◆ Objetivo planteado A ◆
En el texto sobre la inundación del Colorado, ¿bajo la dirección de quién llegó el primer tren al Río Colorado?

El primer tren que llegaba pues, al Río Colorado, bajo la dirección del inspector de tráfico, Sr. J. G. White, llevó a la estación a un nutrido público que se agitaba, deseoso de saber que había pasado en el mundo después de tantos días de aislamiento, frente al cuadro intensamente impresionante del desastre que estaba allí, a la vista, en medio de escombros ruinosos, caídos sobre las calles convertidas todavía en un mar de agua mal oliente por la descomposición de los animales muertos, y que todavía no había sido posible extraer por la altura de las aguas.
Al entrar en Buena Parada comienza a verse los efectos de la inundación, que se agravan hacia el lado del Colorado. Las quintas, cuya verdura proporcionaba medios de vida a sus cultivadores, los pequeños viñedos, los jardines, las chacras, todo ha sido totalmente aniquilado por las aguas y el ímpetu de la corriente embravecida por la gravitación de la avenida desplanada desde las eminencias cordilleranas. Y por junto al caserío puesto patas arriba, en caídas caprichosas, tumbadas brutalmente en derrumbamientos extraños, flotando en las aguas de las calles, todos los chismes domésticos imaginables en una revuelta confusión de cosas extrañas, entre boyantes aves muertas, gatos hinchados por el agua, bateas, ropas, muebles, etc.
Los comienzos del desastre fueron terribles. Las mujeres lo recuerdan llorando y los hombres con emoción.
- Me felicito, señor, de que «La Nación» haya tenido al acierto de mandar un reporter,-nos dijo uno de los principales vecinos del Colorado. Cuando se inundan en Bs. Aires, los barrios siempre inundables por las grandes lluvias, los diarios publican columnas y columnas para hablarnos de la Boca, Nueva Pompeya, el bajo de Belgrano, en fin, toda la zona invadida por las aguas. En esta ocasión hemos estado abandonados, pero bien lo comprendemos que ha sido por desconocimiento del desastre y quizá también por la falta de comunicaciones.
Estarnos todavía bajo la penosa impresión de la dura mañana del 3 de este mes, cuando el desbordamiento del Colorado, con su estrépito espantoso, nos puso frente a las angustias de este desastre nunca visto entre nosotros, pues las crecidas anteriores, si bien perjudiciales, no fueron tan crueles por su violencia y el caudal de las aguas.
Teníamos vagas noticias de que el río había empezado a desbordarse, pero de cualquier manera, el conocimiento más o menos calculado de la vecindad de la catástrofe, lo único que nos hubiera permitido era salvar cómodamente nuestras familias, sin atropellarnos en la dispersión.

◆ Registros extraídos ◆
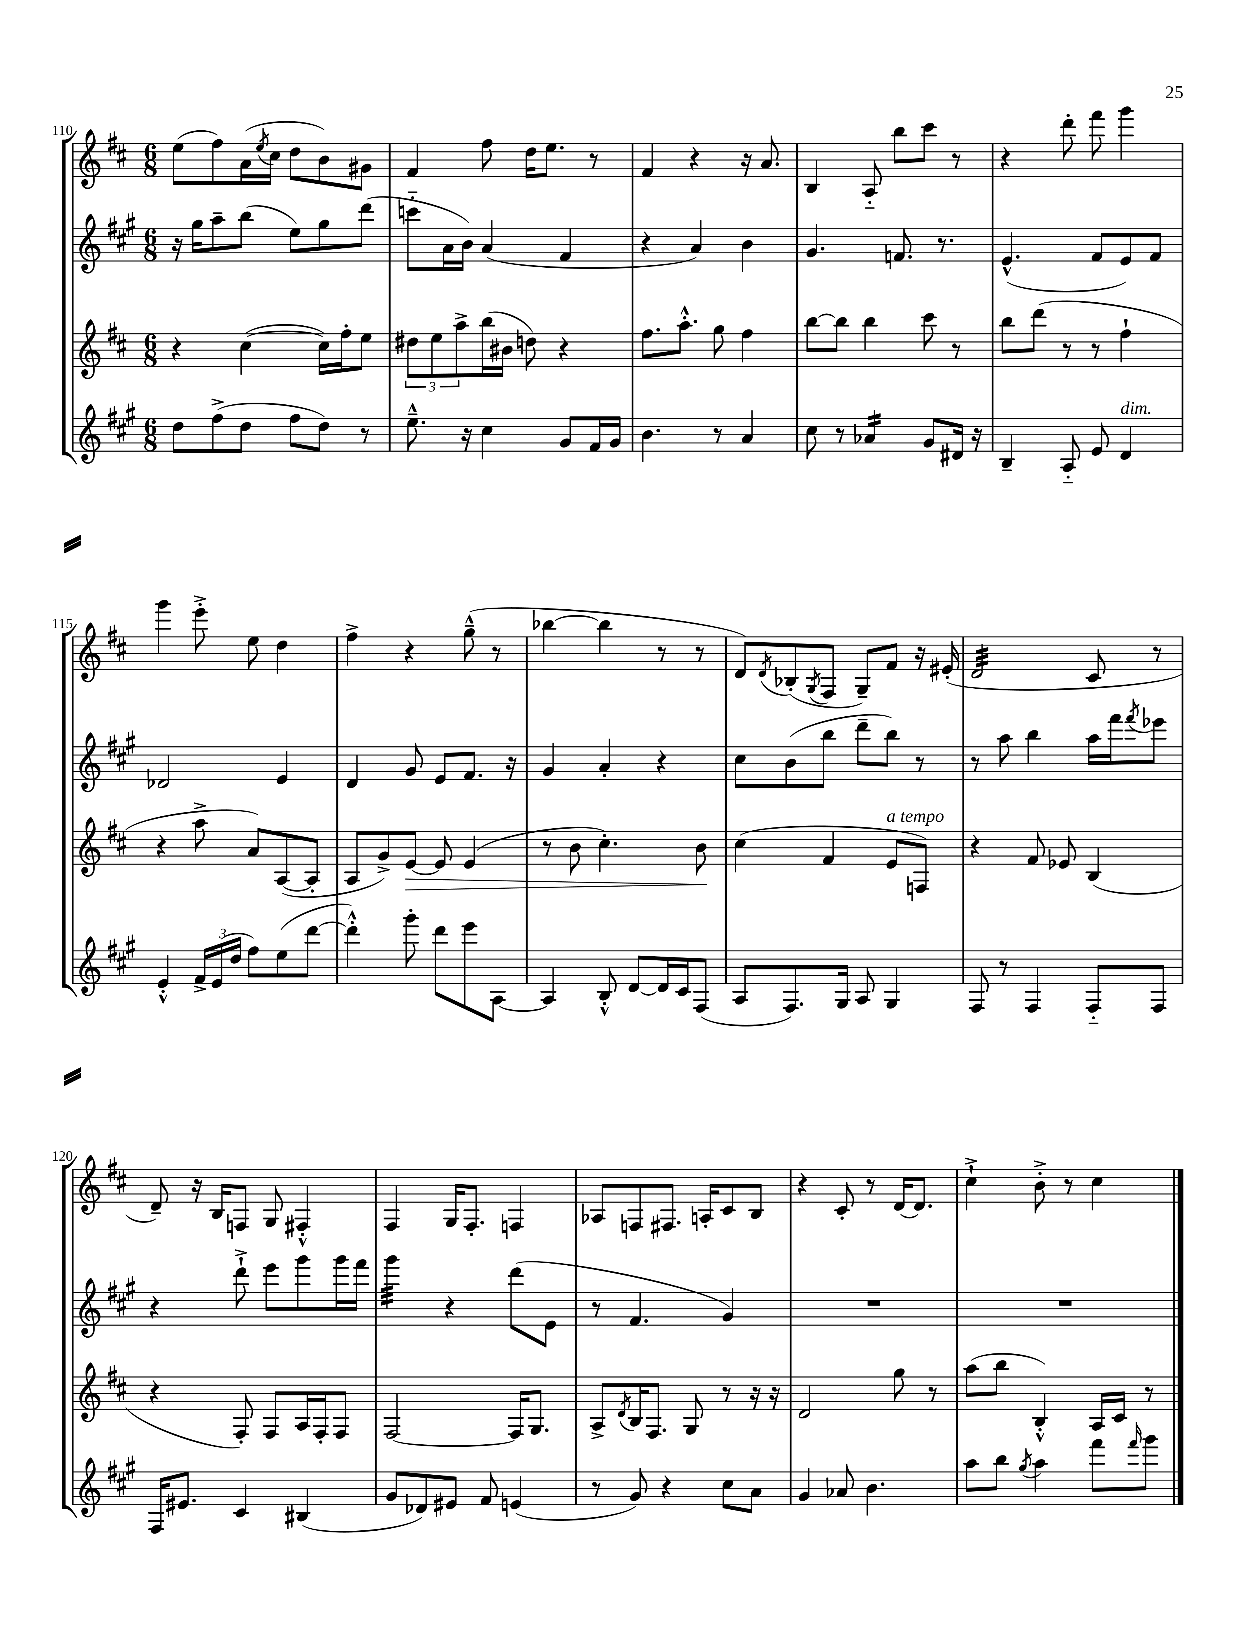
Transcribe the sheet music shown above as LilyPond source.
...
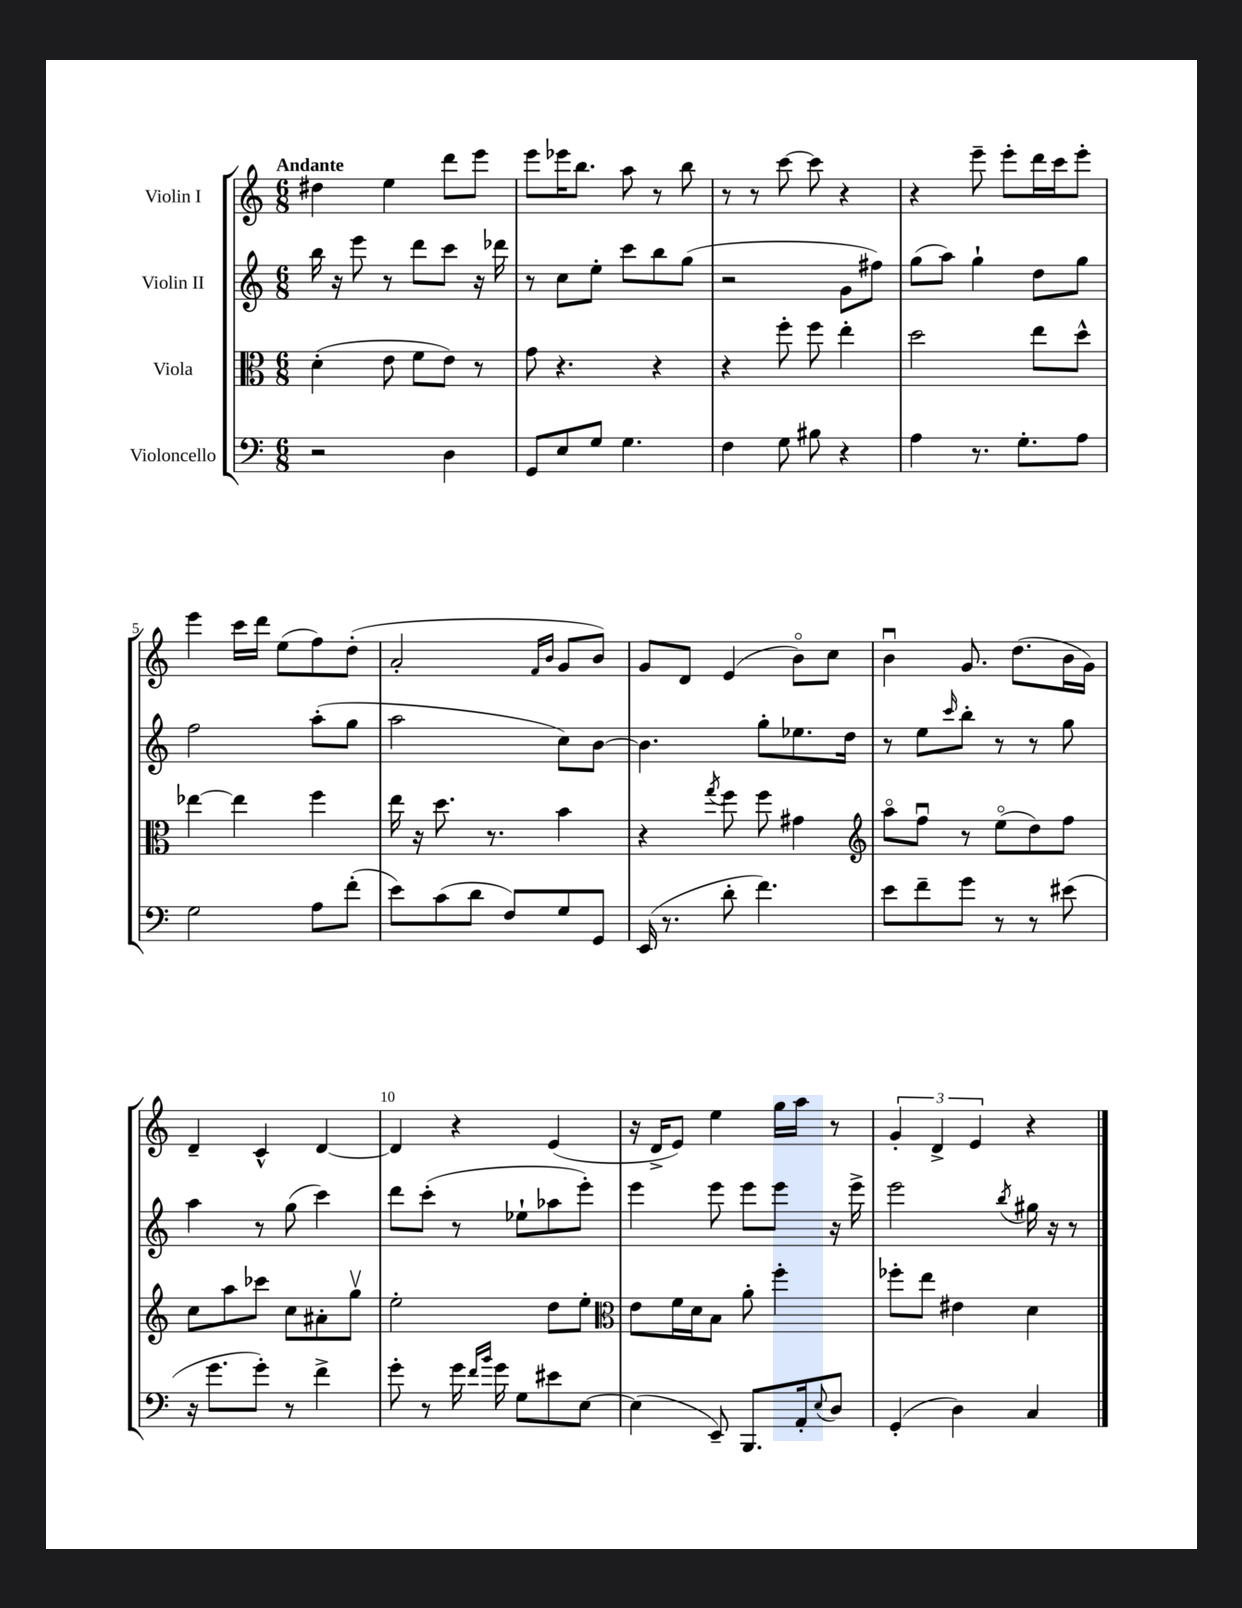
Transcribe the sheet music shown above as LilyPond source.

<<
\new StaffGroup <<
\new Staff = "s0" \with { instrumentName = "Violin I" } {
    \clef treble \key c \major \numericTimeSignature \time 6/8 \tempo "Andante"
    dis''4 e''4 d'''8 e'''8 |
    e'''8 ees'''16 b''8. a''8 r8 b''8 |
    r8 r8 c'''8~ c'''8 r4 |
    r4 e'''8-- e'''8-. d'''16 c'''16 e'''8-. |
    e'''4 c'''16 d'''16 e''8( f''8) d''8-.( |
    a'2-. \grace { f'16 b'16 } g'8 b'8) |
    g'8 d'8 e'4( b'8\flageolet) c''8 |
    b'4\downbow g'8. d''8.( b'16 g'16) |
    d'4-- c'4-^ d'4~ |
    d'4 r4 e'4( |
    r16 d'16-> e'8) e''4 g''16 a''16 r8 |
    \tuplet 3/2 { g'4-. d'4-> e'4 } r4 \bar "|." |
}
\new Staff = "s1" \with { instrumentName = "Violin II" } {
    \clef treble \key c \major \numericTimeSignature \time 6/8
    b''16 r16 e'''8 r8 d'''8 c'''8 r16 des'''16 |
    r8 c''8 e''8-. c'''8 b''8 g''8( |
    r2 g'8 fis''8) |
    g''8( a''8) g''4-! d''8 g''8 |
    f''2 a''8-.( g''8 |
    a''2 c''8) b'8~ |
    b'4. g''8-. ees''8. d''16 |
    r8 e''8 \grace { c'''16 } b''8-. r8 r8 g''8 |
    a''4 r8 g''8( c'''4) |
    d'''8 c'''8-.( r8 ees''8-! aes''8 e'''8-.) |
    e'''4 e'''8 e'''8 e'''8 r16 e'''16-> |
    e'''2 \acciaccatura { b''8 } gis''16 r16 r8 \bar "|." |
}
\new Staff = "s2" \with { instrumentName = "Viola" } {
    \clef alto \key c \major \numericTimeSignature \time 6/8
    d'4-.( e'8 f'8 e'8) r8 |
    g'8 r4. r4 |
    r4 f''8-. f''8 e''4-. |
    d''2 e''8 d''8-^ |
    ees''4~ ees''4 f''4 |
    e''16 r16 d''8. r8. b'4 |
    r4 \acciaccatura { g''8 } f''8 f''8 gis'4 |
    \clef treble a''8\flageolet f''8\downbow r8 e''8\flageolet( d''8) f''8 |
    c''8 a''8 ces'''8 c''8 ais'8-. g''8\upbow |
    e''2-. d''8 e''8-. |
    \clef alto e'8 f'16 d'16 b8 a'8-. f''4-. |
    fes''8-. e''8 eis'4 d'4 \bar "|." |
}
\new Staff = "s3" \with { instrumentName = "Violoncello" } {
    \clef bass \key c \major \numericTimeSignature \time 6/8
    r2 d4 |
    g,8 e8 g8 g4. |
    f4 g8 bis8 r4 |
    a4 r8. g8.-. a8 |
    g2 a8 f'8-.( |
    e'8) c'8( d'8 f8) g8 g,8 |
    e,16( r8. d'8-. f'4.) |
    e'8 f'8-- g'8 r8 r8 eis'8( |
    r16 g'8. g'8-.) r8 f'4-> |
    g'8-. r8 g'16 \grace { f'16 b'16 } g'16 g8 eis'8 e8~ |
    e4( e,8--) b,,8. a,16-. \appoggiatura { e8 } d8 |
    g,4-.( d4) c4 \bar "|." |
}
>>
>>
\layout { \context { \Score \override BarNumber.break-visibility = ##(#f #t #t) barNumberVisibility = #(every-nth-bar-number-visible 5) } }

◆ Objetivo planteado B ◆
Seleccione cada línea de los registros en la que figure la cadena "flageolet".

◆ Resultado obtenido A ◆
Bajo la dirección del inspector de tráfico, Sr. J. G. White.

◆ Resultado obtenido B ◆
    g'8 d'8 e'4( b'8\flageolet) c''8 |
    \clef treble a''8\flageolet f''8\downbow r8 e''8\flageolet( d''8) f''8 |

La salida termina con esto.